Understanding the State Department's Monthly Visa Bulletin
The Department of State’s monthly Visa Bulletin can be difficult to understand. All those dates and charts and categories are confusing. But knowing how to read the Visa Bulletin is important if you are seeking permanent residence in the United States so you can understand how long you will have to wait before you finally have your green card. The explanation below is specifically for individuals going through the permanent residence process based on employment.
Under the Immigration and Nationality Act, the US government allocates a certain number of green cards each year for family, employment, and the diversity visa. Because the demand in most categories far exceeds the number of green cards available each year, there are backlogs.
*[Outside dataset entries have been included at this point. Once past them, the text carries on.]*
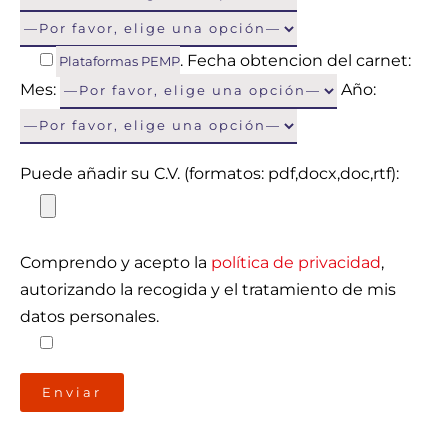
. Fecha obtencion del carnet:
Plataformas PEMP
Mes:
Año:
Puede añadir su C.V. (formatos: pdf,docx,doc,rtf):
Comprendo y acepto la
política de privacidad
,
autorizando la recogida y el tratamiento de mis
datos personales.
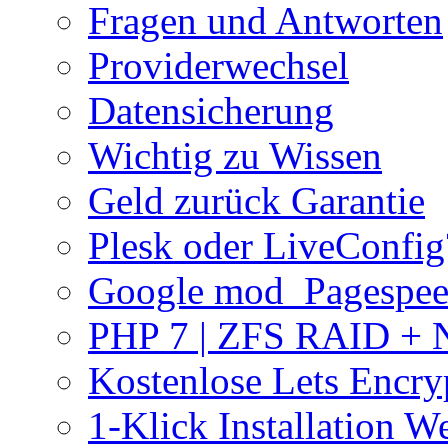
Fragen und Antworten
Providerwechsel
Datensicherung
Wichtig zu Wissen
Geld zurück Garantie
Plesk oder LiveConfig
Google mod_Pagespe
PHP 7 | ZFS RAID +
Kostenlose Lets Encry
1-Klick Installation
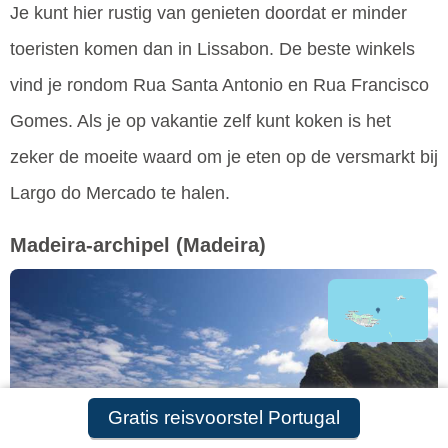
Je kunt hier rustig van genieten doordat er minder
toeristen komen dan in Lissabon. De beste winkels
vind je rondom Rua Santa Antonio en Rua Francisco
Gomes. Als je op vakantie zelf kunt koken is het
zeker de moeite waard om je eten op de versmarkt bij
Largo do Mercado te halen.
Madeira-archipel
(Madeira)
Gratis reisvoorstel Portugal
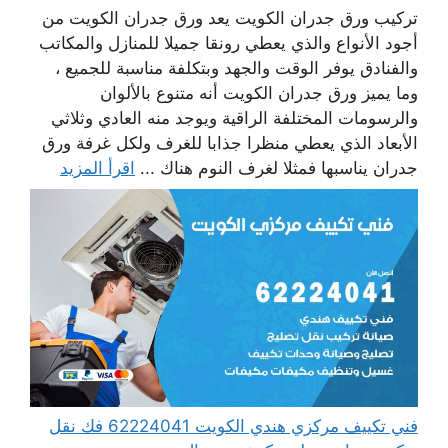
تركيب ورق جدران الكويت يعد ورق جدران الكويت من
أجود الأنواع والذي يعطي رونقا جميلا للمنازل والمكاتب
والفنادق يوفر الوقت والجهد وبتكلفة مناسبة للجميع ،
وما يميز ورق جدران الكويت أنه متنوع بالألوان
والرسومات المختلفة الراقية ويوجد منه العادي وثلاثي
الأبعاد الذي يعطي منظرا جذابا للغرف ولكل غرفة ورق
جدران يناسبها فمثلا لغرف النوم هناك ...
اقرأ المزيد
فني تكييف مركزي هندي الكويت 62224041 فك نقل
For employment-based green cards (“immigrant visas”), the number of immigrant visas available each fiscal year is 140,000. The fiscal year begins on October 1 and ends on September 30. On October 1 each year, the immigrant visa numbers are replenished.
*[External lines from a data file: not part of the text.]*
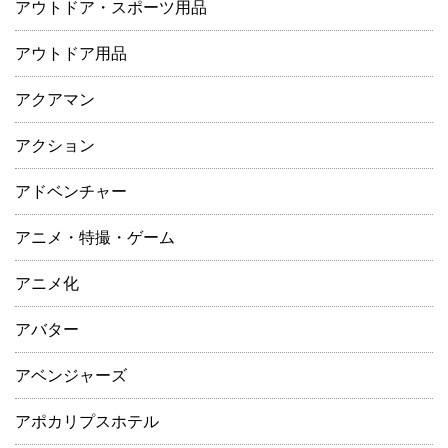
アウトドア・スポーツ用品
アウトドア用品
アクアマン
アクション
アドベンチャー
アニメ・特撮・ゲーム
アニメ化
アバター
アベンジャーズ
アポカリプスホテル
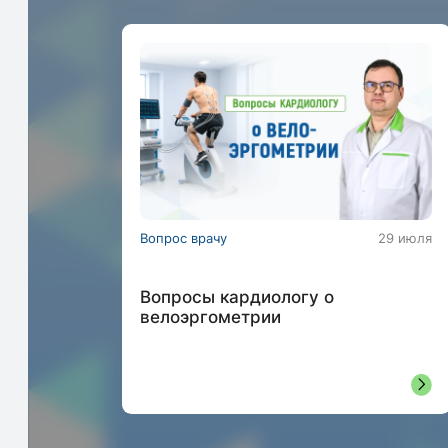
Вопрос врачу
29 июля
Вопросы кардиологу о
велоэргометрии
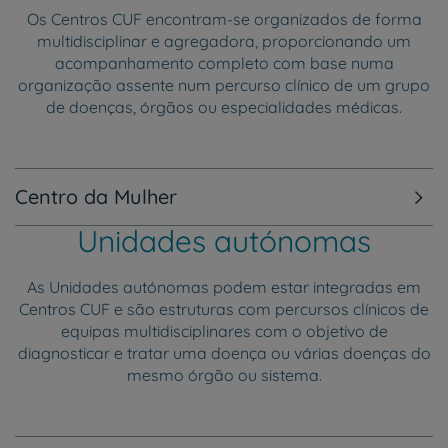
Os Centros CUF encontram-se organizados de forma
multidisciplinar e agregadora, proporcionando um
acompanhamento completo com base numa
organização assente num percurso clínico de um grupo
de doenças, órgãos ou especialidades médicas.
Centro da Mulher
Unidades autónomas
As Unidades autónomas podem estar integradas em
Centros CUF e são estruturas com percursos clínicos de
equipas multidisciplinares com o objetivo de
diagnosticar e tratar uma doença ou várias doenças do
mesmo órgão ou sistema.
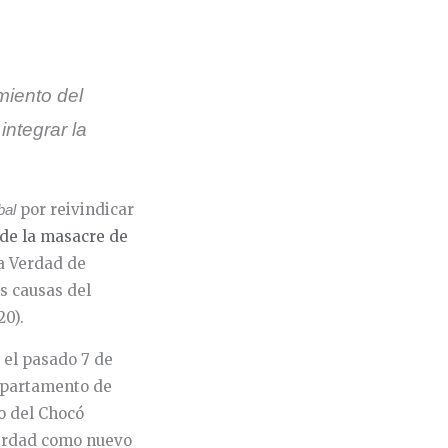
miento del
integrar la
por reivindicar
bal
 de la masacre de
la Verdad de
s causas del
20).
 el pasado 7 de
departamento de
o del Chocó
 Verdad como nuevo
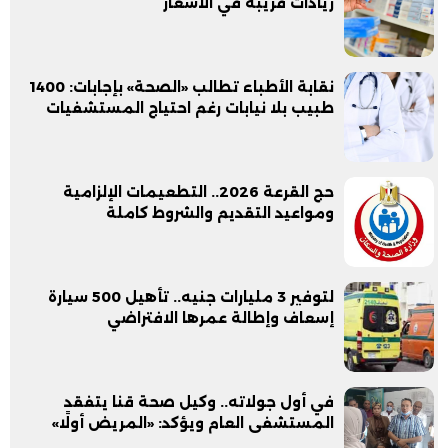
زيادات قريبة في الأسعار
نقابة الأطباء تطالب «الصحة» بإجابات: 1400
طبيب بلا نيابات رغم احتياج المستشفيات
حج القرعة 2026.. التطعيمات الإلزامية
ومواعيد التقديم والشروط كاملة
لتوفير 3 مليارات جنيه.. تأهيل 500 سيارة
إسعاف وإطالة عمرها الافتراضي
في أول جولاته.. وكيل صحة قنا يتفقد
المستشفى العام ويؤكد: «المريض أولًا»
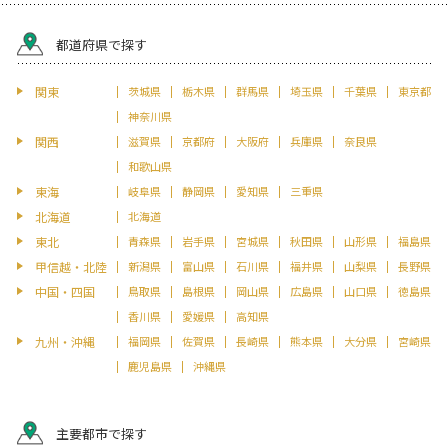
都道府県で探す
関東
茨城県
栃木県
群馬県
埼玉県
千葉県
東京都
神奈川県
関西
滋賀県
京都府
大阪府
兵庫県
奈良県
和歌山県
東海
岐阜県
静岡県
愛知県
三重県
北海道
北海道
東北
青森県
岩手県
宮城県
秋田県
山形県
福島県
甲信越・北陸
新潟県
富山県
石川県
福井県
山梨県
長野県
中国・四国
鳥取県
島根県
岡山県
広島県
山口県
徳島県
香川県
愛媛県
高知県
九州・沖縄
福岡県
佐賀県
長崎県
熊本県
大分県
宮崎県
鹿児島県
沖縄県
主要都市で探す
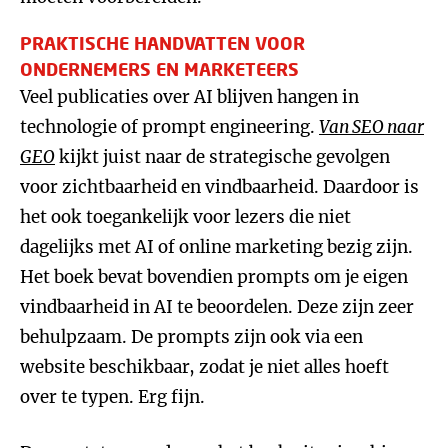
PRAKTISCHE HANDVATTEN VOOR
ONDERNEMERS EN MARKETEERS
Veel publicaties over AI blijven hangen in
technologie of prompt engineering.
Van SEO naar
GEO
kijkt juist naar de strategische gevolgen
voor zichtbaarheid en vindbaarheid. Daardoor is
het ook toegankelijk voor lezers die niet
dagelijks met AI of online marketing bezig zijn.
Het boek bevat bovendien prompts om je eigen
vindbaarheid in AI te beoordelen. Deze zijn zeer
behulpzaam. De prompts zijn ook via een
website beschikbaar, zodat je niet alles hoeft
over te typen. Erg fijn.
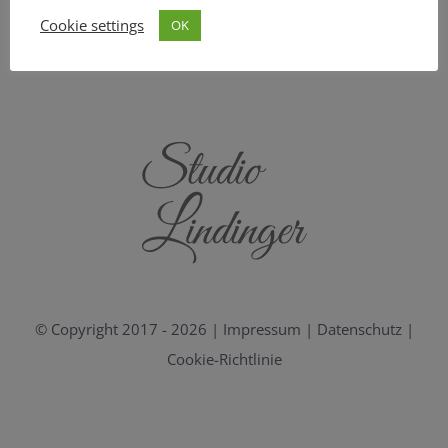
Cookie settings
OK
© Copyright 2017 -
2026 |
Impressum
|
Datenschutz
|
Cookie-Richtlinie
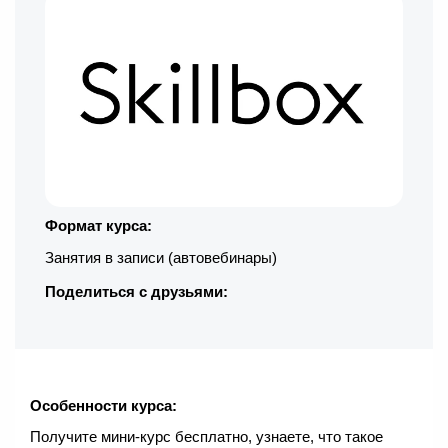
Формат курса:
Занятия в записи (автовебинары)
Поделиться с друзьями:
Особенности курса:
Получите мини-курс бесплатно, узнаете, что такое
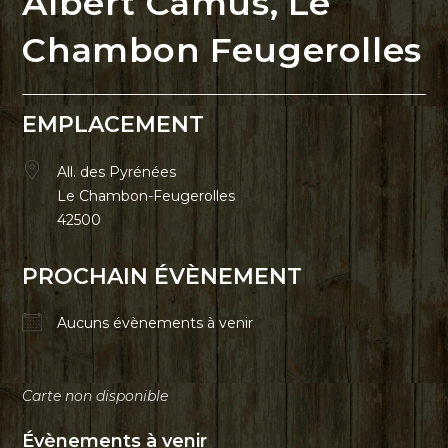
Albert Camus, Le
Chambon Feugerolles
EMPLACEMENT
All. des Pyrénées
Le Chambon-Feugerolles
42500
PROCHAIN ÉVÈNEMENT
Aucuns évènements à venir
Carte non disponible
Évènements à venir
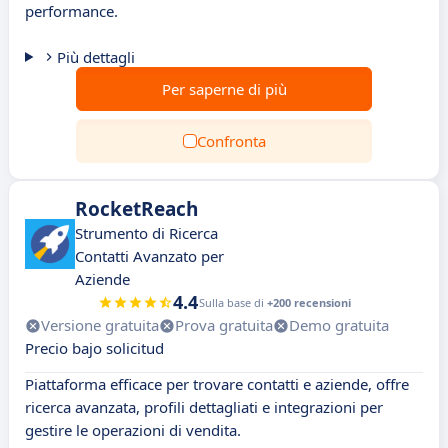
performance.
Più dettagli
Per saperne di più
Confronta
RocketReach
Strumento di Ricerca
Contatti Avanzato per
Aziende
4.4
Sulla base di
+200 recensioni
Versione gratuita
Prova gratuita
Demo gratuita
Precio bajo solicitud
Piattaforma efficace per trovare contatti e aziende, offre
ricerca avanzata, profili dettagliati e integrazioni per
gestire le operazioni di vendita.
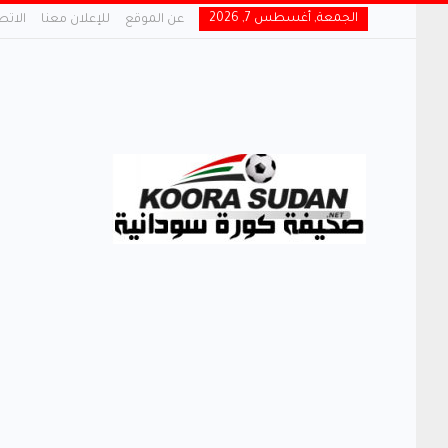
الجمعة, أغسطس 7, 2026
عن الموقع
للإعلان معنا
الاتص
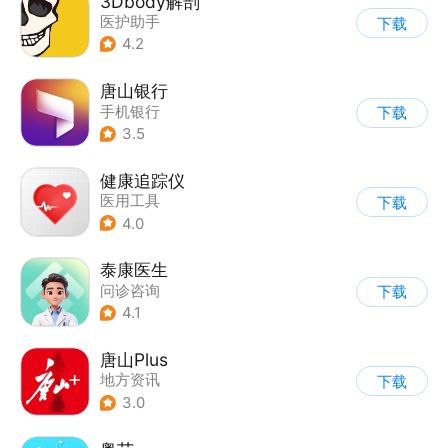
3Dbody解剖
医护助手
下载
4.2
唐山银行
手机银行
下载
3.5
健康追踪仪
医用工具
下载
4.0
泰康医生
问诊咨询
下载
4.1
唐山Plus
地方资讯
下载
3.0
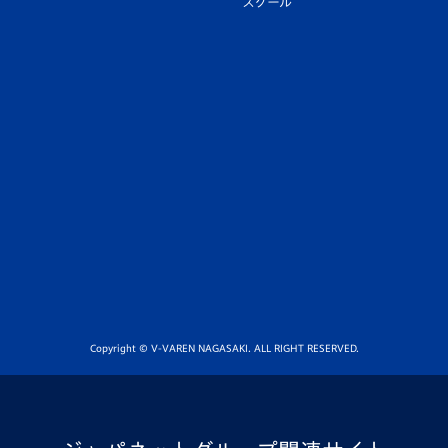
スクール
Copyright © V-VAREN NAGASAKI. ALL RIGHT RESERVED.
Of the 140,000 employment-based green cards, the first three employment-based categories ("EB-1", "EB-2" and "EB-3") get about 40,040 immigrant visas each per year with a 7% cap for nationals of any one country per category. This means a maximum of 2,803 visas are available to nationals of a single country per category. This also explains the backlog for Chinese and Indian nationals for all three employment-based categories.
A foreign national who has been sponsored for permanent residence by his or her employer gets a place in line for an immigrant visa called a "priority date." The priority date is based on the date the PERM application was filed with the Department of Labor, and is locked in once both the PERM and I-140 are approved.
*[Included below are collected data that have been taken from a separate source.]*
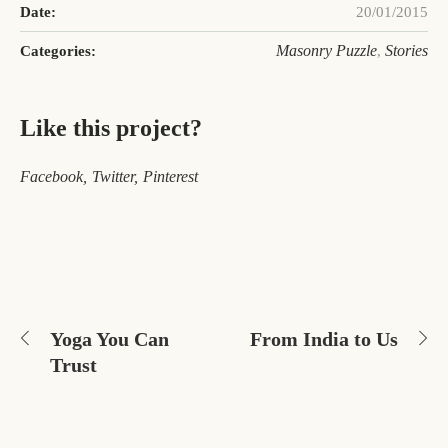
Date:
20/01/2015
Masonry Puzzle
Stories
Categories:
,
Like this project?
Facebook
Twitter
Pinterest
Yoga You Can
From India to Us
Trust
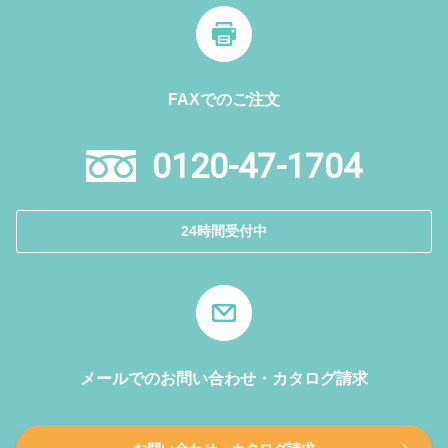
FAXでのご注文
0120-47-1704
24時間受付中
メールでのお問い合わせ・カタログ請求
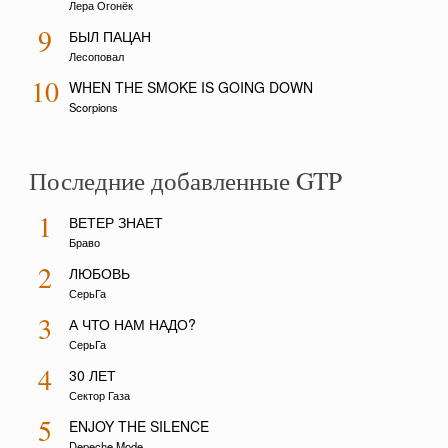
Лера Огонёк
9
БЫЛ ПАЦАН
Лесоповал
10
WHEN THE SMOKE IS GOING DOWN
Scorpions
Последние добавленные GTP
1
ВЕТЕР ЗНАЕТ
Браво
2
ЛЮБОВЬ
СерьГа
3
А ЧТО НАМ НАДО?
СерьГа
4
30 ЛЕТ
Сектор Газа
5
ENJOY THE SILENCE
Depeche Mode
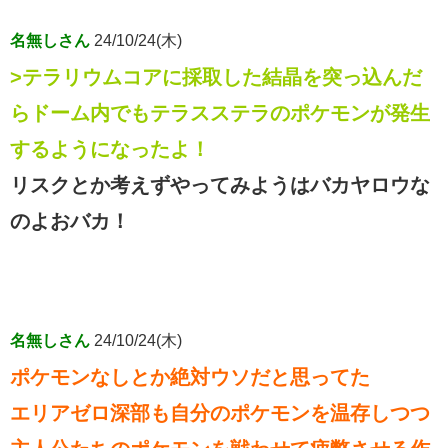
名無しさん
24/10/24(木)
>テラリウムコアに採取した結晶を突っ込んだ
らドーム内でもテラスステラのポケモンが発生
するようになったよ！
リスクとか考えずやってみようはバカヤロウな
のよおバカ！
名無しさん
24/10/24(木)
ポケモンなしとか絶対ウソだと思ってた
エリアゼロ深部も自分のポケモンを温存しつつ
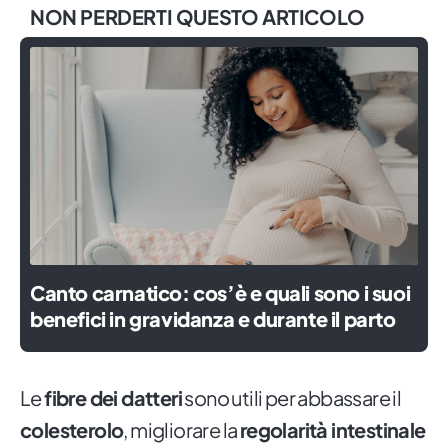
NON PERDERTI QUESTO ARTICOLO
Canto carnatico: cos’è e quali sono i suoi
benefici in gravidanza e durante il parto
Le
fibre dei datteri
sono utili per abbassare il
colesterolo
, migliorare la
regolarità intestinale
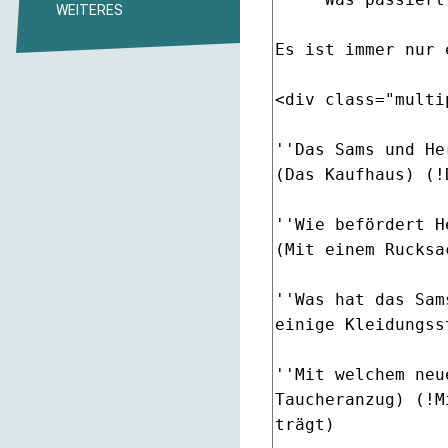
WEITERES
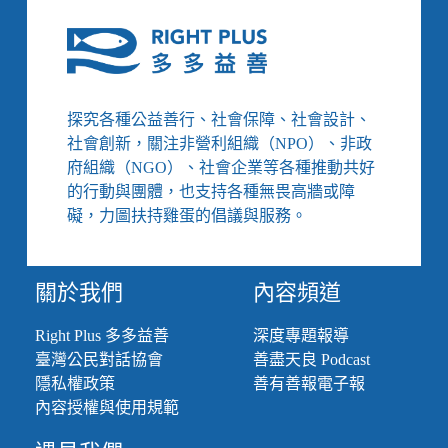
現
網
路
未
成
探究各種公益善行、社會保障、社會設計、
年
社會創新，關注非營利組織（NPO）、非政
性
剝
府組織（NGO）、社會企業等各種推動共好
削，
的行動與團體，也支持各種無畏高牆或障
7
礙，力圖扶持雞蛋的倡議與服務。
個
你
必
關於我們
內容頻道
須
了
解
Right Plus 多多益善
深度專題報導
的
臺灣公民對話協會
善盡天良 Podcast
犯
隱私權政策
善有善報電子報
罪
內容授權與使用規範
模
式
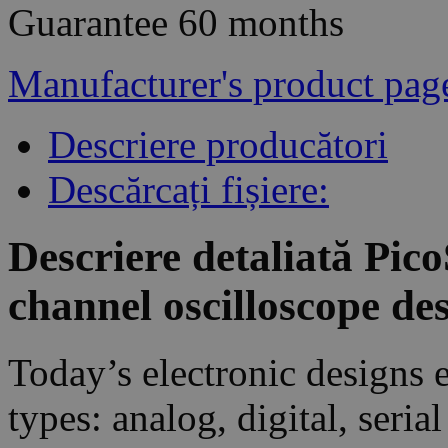
Guarantee
60 months
Manufacturer's product pag
Descriere producători
Descărcați fișiere:
Descriere detaliată Pi
channel oscilloscope de
Today’s electronic designs 
types: analog, digital, seri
Every month, the Department of State releases a Visa Bulletin, which lists the priority dates for each employment-based category (along with all the other categories for permanent residence, such as family, investment, diversity visa lottery, etc.) for the upcoming month. If a foreign national's priority date is before the date for his or her category on the visa bulletin that month then s/he can apply for permanent residence.
The October Visa Bulletin is particularly important because it sets the tone for the year ahead. Please see our September 14, 2018 blogpost on the October 2018 Visa Bulletin. The August and September Visa Bulletins often have discouraging priority dates because they are the last two months of the fiscal year and the backlogs are the worst.
When reviewing the Visa Bulletin, you will notice there are two charts for the employment- and family-based priority dates in the Visa Bulletin. The first is a "Final Action Date" chart. These are the dates for cases USCIS is actually adjudicating to completion and the more relevant one. The second is the “Dates for Filing” chart. These dates are usually later than the dates in the Final Action Chart. If USCIS is willing to accept more applications than they are actually completing in a particular month, then it will announce on its website to use the Dates for Filing chart. The benefit here is you can get the process going sooner and, if you are in the United States, you can obtain the interim work and travel permission sooner. USCIS usually makes its decision on which dates it will use in that month a few days after the Visa Bulletin is released.
Each month we write a blog post on the latest visa bulletin and dates so you have the most up-to-date information. Please stay tuned.
The process for obtaining permanent residence in the United States is generally long and challenging, but the end result is extremely satisfying.